An exact repetition of the data is required; no picture should appear in it.

** Opening Exercise data block **

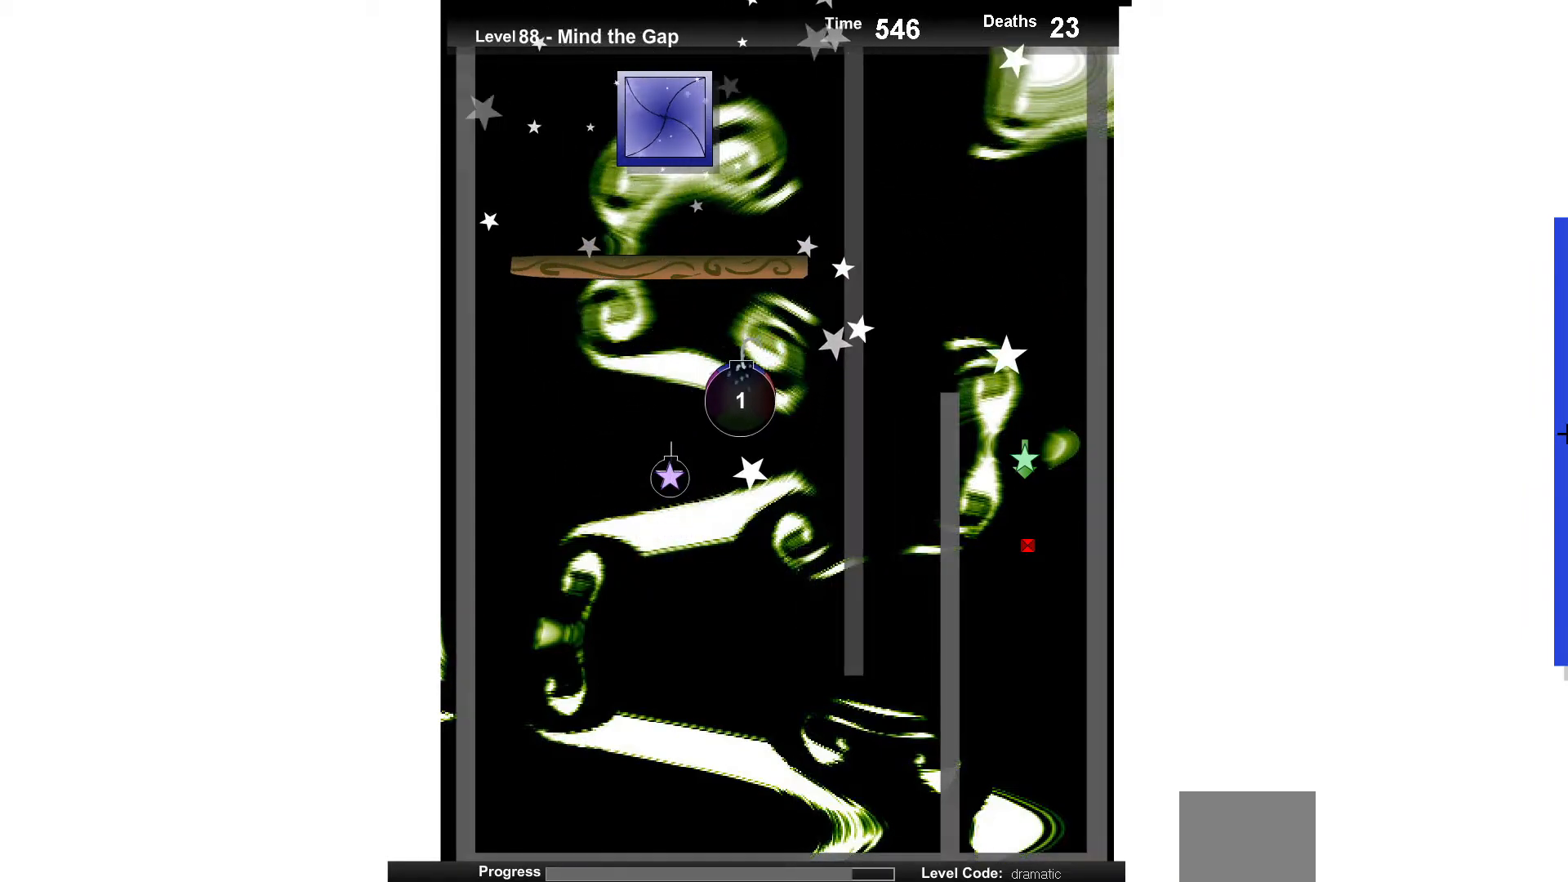
{"keys": [], "events": [[100, "up", "down"], [267, "up", "up"]]}
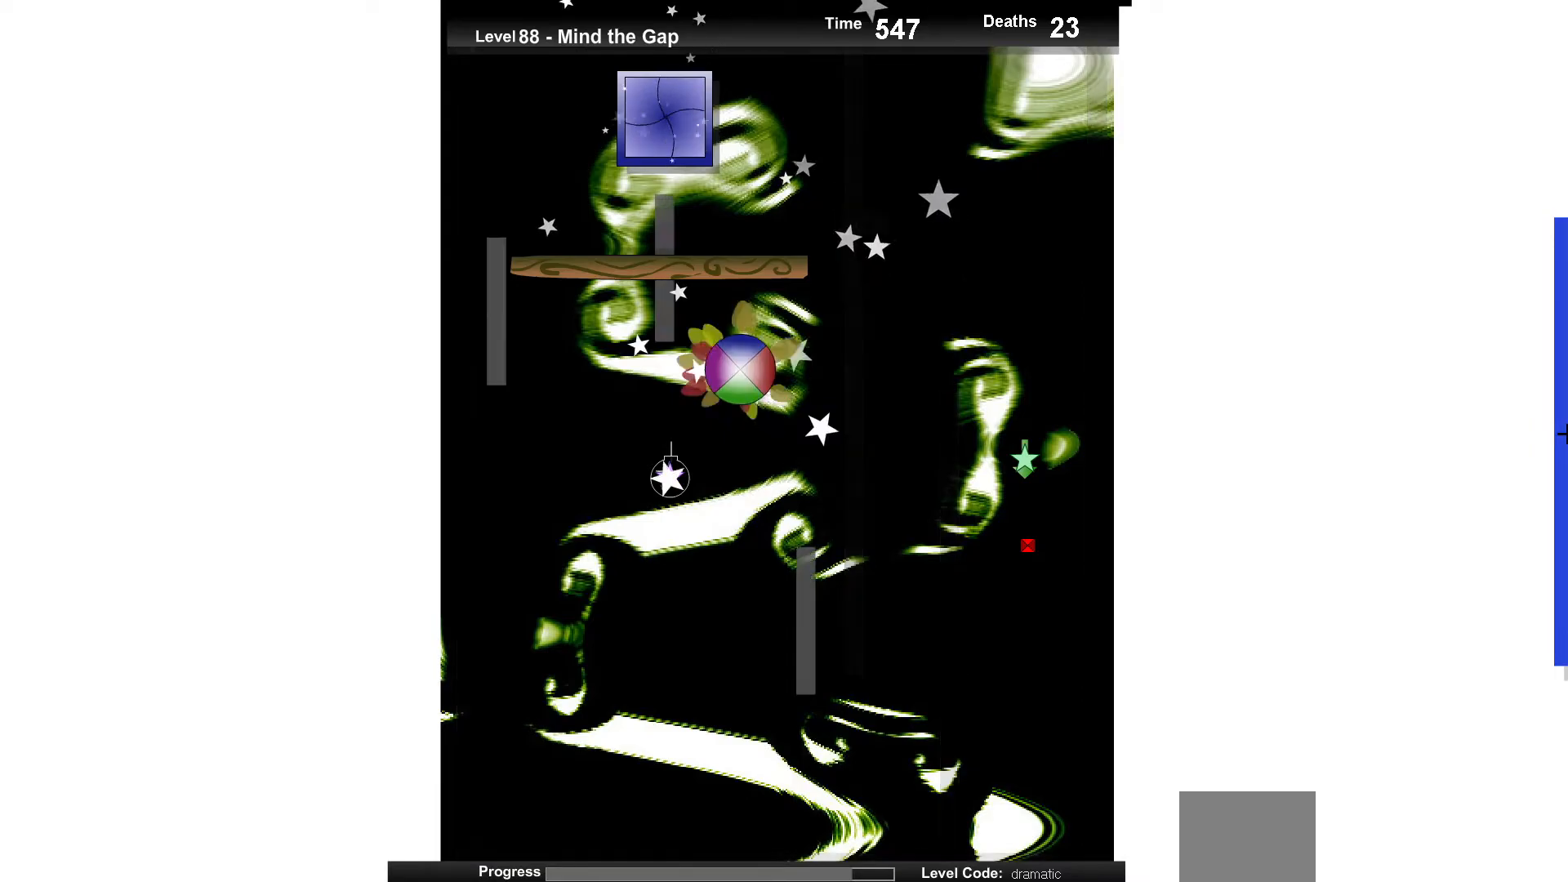
{"keys": [], "events": [[117, "up", "down"], [283, "up", "up"]]}
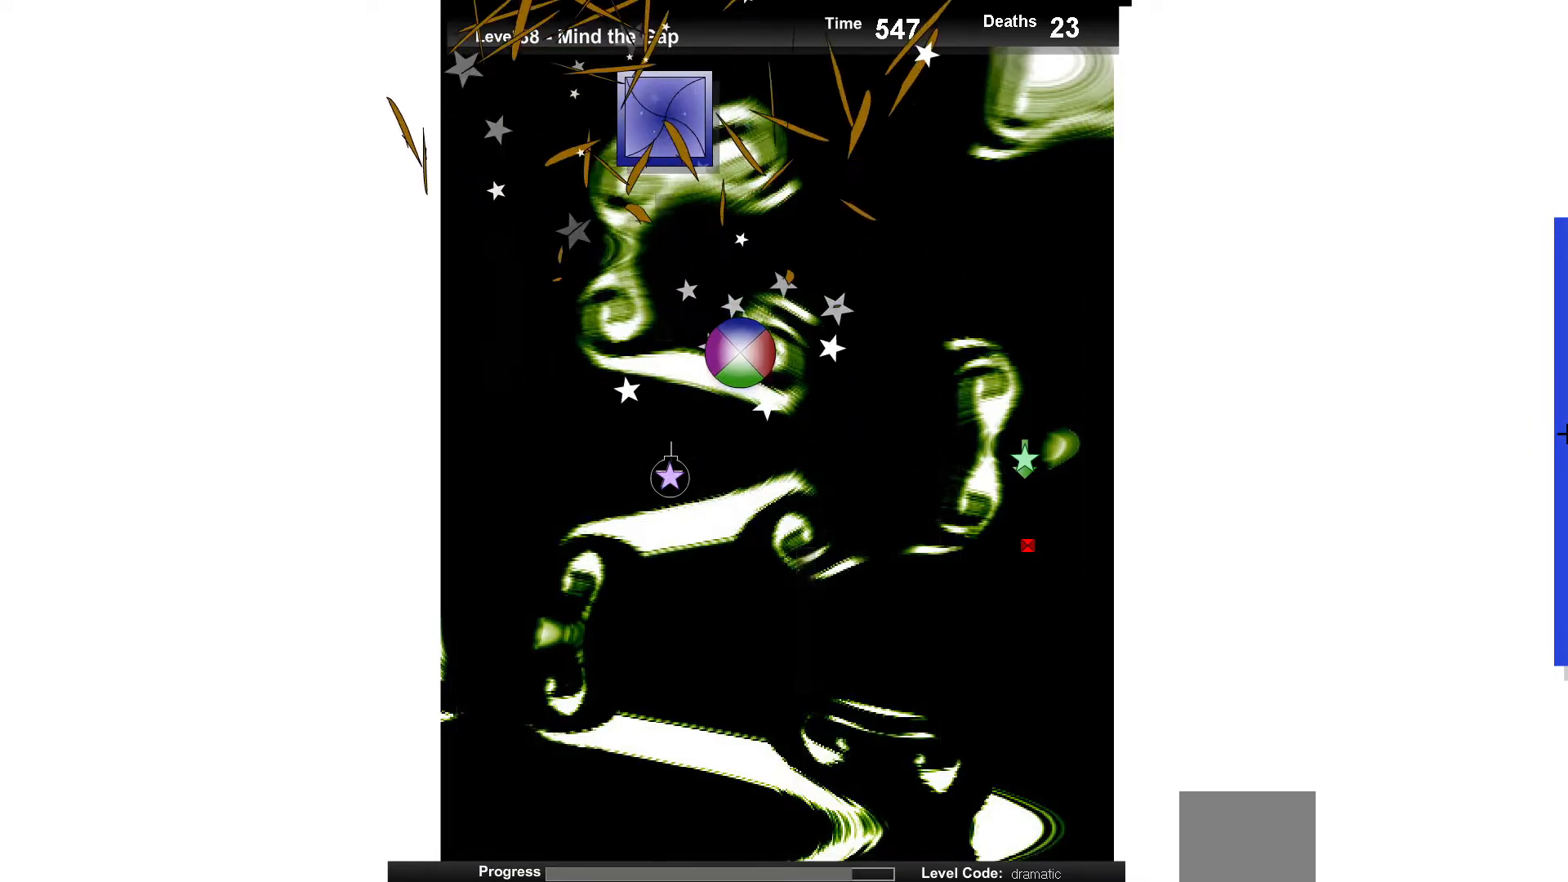
{"keys": [], "events": [[17, "up", "down"], [250, "up", "up"]]}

** Closing Exercise data block **

Written response:
{"keys": [], "events": [[100, "up", "down"], [267, "up", "up"]]}
{"keys": [], "events": [[117, "up", "down"], [283, "up", "up"]]}
{"keys": [], "events": [[17, "up", "down"], [250, "up", "up"]]}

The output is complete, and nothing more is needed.